The new stakeholder is Trilogy International Partners, which has a background building networks in South America. It has bought into the company through a merger with Econet Wireless, the South African company that formed NZ Communications with the Hautaki Trust and its Crown-allocated Maori frequencies.
Osborne would not indicate the launch date or the marketing approach but said New Zealanders spent a comparatively small amount of time on voice communications, suggesting there was room for another player.
The company has been building its network in Auckland, Christchurch and Wellington and has signed deals to link into the Vodafone network temporarily until the network reached the entire country by 2011.

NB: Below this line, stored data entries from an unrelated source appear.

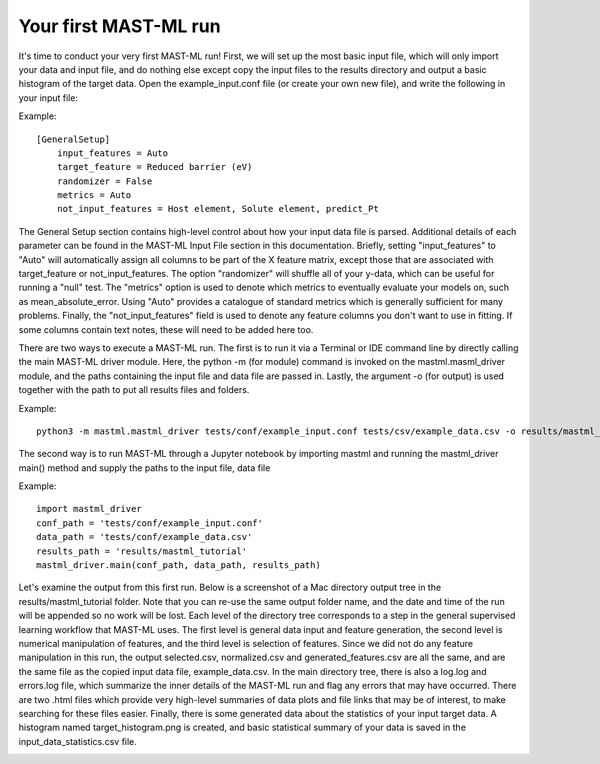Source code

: **********************
Your first MAST-ML run
**********************

It's time to conduct your very first MAST-ML run! First, we will set up the most basic input file, which will only
import your data and input file, and do nothing else except copy the input files to the results directory and output a
basic histogram of the target data. Open the example_input.conf file (or create your own new file), and write the following
in your input file:

Example::

    [GeneralSetup]
        input_features = Auto
        target_feature = Reduced barrier (eV)
        randomizer = False
        metrics = Auto
        not_input_features = Host element, Solute element, predict_Pt

The General Setup section contains high-level control about how your input data file is parsed. Additional details of
each parameter can be found in the MAST-ML Input File section in this documentation. Briefly, setting "input_features" to
"Auto" will automatically assign all columns to be part of the X feature matrix, except those that are associated with
target_feature or not_input_features. The option "randomizer" will shuffle all of your y-data, which can be useful for
running a "null" test. The "metrics" option is used to denote which metrics to eventually evaluate your models on, such
as mean_absolute_error. Using "Auto" provides a catalogue of standard metrics which is generally sufficient for many
problems. Finally, the "not_input_features" field is used to denote any feature columns you don't want to use in fitting.
If some columns contain text notes, these will need to be added here too.

There are two ways to execute a MAST-ML run. The first is to run it via a Terminal or IDE command line by directly calling
the main MAST-ML driver module. Here, the python -m (for module) command is invoked on the mastml.masml_driver module, and
the paths containing the input file and data file are passed in. Lastly, the argument -o (for output) is used together
with the path to put all results files and folders.

Example::

    python3 -m mastml.mastml_driver tests/conf/example_input.conf tests/csv/example_data.csv -o results/mastml_tutorial


The second way is to run MAST-ML through a Jupyter notebook by importing mastml and running the mastml_driver main()
method and supply the paths to the input file, data file

Example::

    import mastml_driver
    conf_path = 'tests/conf/example_input.conf'
    data_path = 'tests/conf/example_data.csv'
    results_path = 'results/mastml_tutorial'
    mastml_driver.main(conf_path, data_path, results_path)

Let's examine the output from this first run. Below is a screenshot of a Mac directory output tree in the results/mastml_tutorial
folder. Note that you can re-use the same output folder name, and the date and time of the run will be appended so no
work will be lost. Each level of the directory tree corresponds to a step in the general supervised learning workflow that
MAST-ML uses. The first level is general data input and feature generation, the second level is numerical manipulation
of features, and the third level is selection of features. Since we did not do any feature manipulation in this run, the
output selected.csv, normalized.csv and generated_features.csv are all the same, and are the same file as the copied
input data file, example_data.csv. In the main directory tree, there is also a log.log and errors.log file, which summarize
the inner details of the MAST-ML run and flag any errors that may have occurred. There are two .html files which provide
very high-level summaries of data plots and file links that may be of interest, to make searching for these files easier.
Finally, there is some generated data about the statistics of your input target data. A histogram named target_histogram.png
is created, and basic statistical summary of your data is saved in the input_data_statistics.csv file.

.. image:: MASTMLtutorial_run1.png
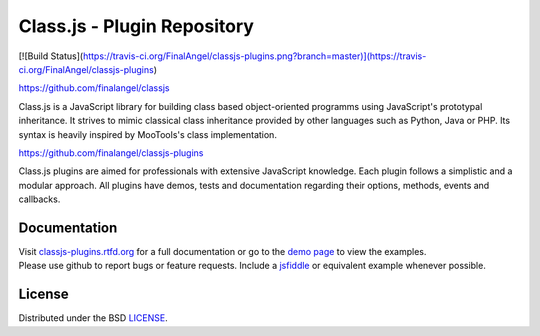 Class.js - Plugin Repository
============================

[![Build Status](https://travis-ci.org/FinalAngel/classjs-plugins.png?branch=master)](https://travis-ci.org/FinalAngel/classjs-plugins)

https://github.com/finalangel/classjs

Class.js is a JavaScript library for building class based object-oriented programms using JavaScript's prototypal
inheritance. It strives to mimic classical class inheritance provided by other languages such as Python, Java or PHP.
Its syntax is heavily inspired by MooTools's class implementation.

https://github.com/finalangel/classjs-plugins

Class.js plugins are aimed for professionals with extensive JavaScript knowledge. Each plugin follows a simplistic and
a modular approach. All plugins have demos, tests and documentation regarding their options, methods, events and
callbacks.


Documentation
-------------

| Visit `classjs-plugins.rtfd.org <http://classjs-plugins.rtfd.org>`_ for a full documentation or go to the `demo page <http://finalangel.github.io/classjs-plugins/>`_ to view the examples.
| Please use github to report bugs or feature requests. Include a `jsfiddle <http://jsfiddle.net>`_ or equivalent example whenever possible.


License
-------

Distributed under the BSD `LICENSE <http://github.com/FinalAngel/classjs-plugins/blob/master/LICENSE.rst>`_.
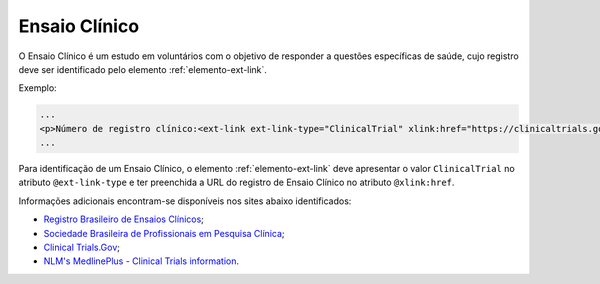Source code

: .. _ensaio-clinico:

Ensaio Clínico
--------------


O Ensaio Clínico é um estudo em voluntários com o objetivo de responder a questões específicas de saúde, cujo registro deve ser identificado pelo elemento :ref:`elemento-ext-link`.


Exemplo:

.. code-block:: xml

   ...
   <p>Número de registro clínico:<ext-link ext-link-type="ClinicalTrial" xlink:href="https://clinicaltrials.gov/ct2/show/NCT00981734">NCT00981734</ext-link></p>
   ...


Para identificação de um Ensaio Clínico, o elemento :ref:`elemento-ext-link` deve apresentar o valor ``ClinicalTrial`` no atributo ``@ext-link-type`` e ter preenchida a URL do registro de Ensaio Clínico no atributo ``@xlink:href``.

Informações adicionais encontram-se disponíveis nos sites abaixo identificados:

* `Registro Brasileiro de Ensaios Clínicos <http://www.ensaiosclinicos.gov.br/>`_;
* `Sociedade Brasileira de Profissionais em Pesquisa Clínica <http://www.sbppc.org.br/portal/index.php>`_;
* `Clinical Trials.Gov <https://clinicaltrials.gov/>`_;
* `NLM's MedlinePlus - Clinical Trials information <https://www.nlm.nih.gov/medlineplus/clinicaltrials.html>`_.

Osborne said NZ Communications did not expect to be on the same scale as Vodafone or Telecom, which have respectively 55 per cent and 45 per cent of the mobile market.
Telecom spokesman Nick Brown said: "Our focus remains firmly on providing great value mobile products and services for our customers, and we have some exciting things on the horizon including a new mobile network launching in November."
But New Zealand Communications and its 3G mobile phone network is likely to be marketing to new customers at the same time.
Telecom is trying to attract its clients over to its upgraded 3G network, lamenting in its half-year results that the delay has allowed its share of mobile customers to fall.
Other investors in New Zealand Communications are Hong Kong's General Enterprise Management, which owns 25 per cent, London's Communication Venture Partners, 25 per cent, and Maori investors Hautaki Trust, which has 16 per cent with the right to move to 20. Other business partners hold 5 per cent.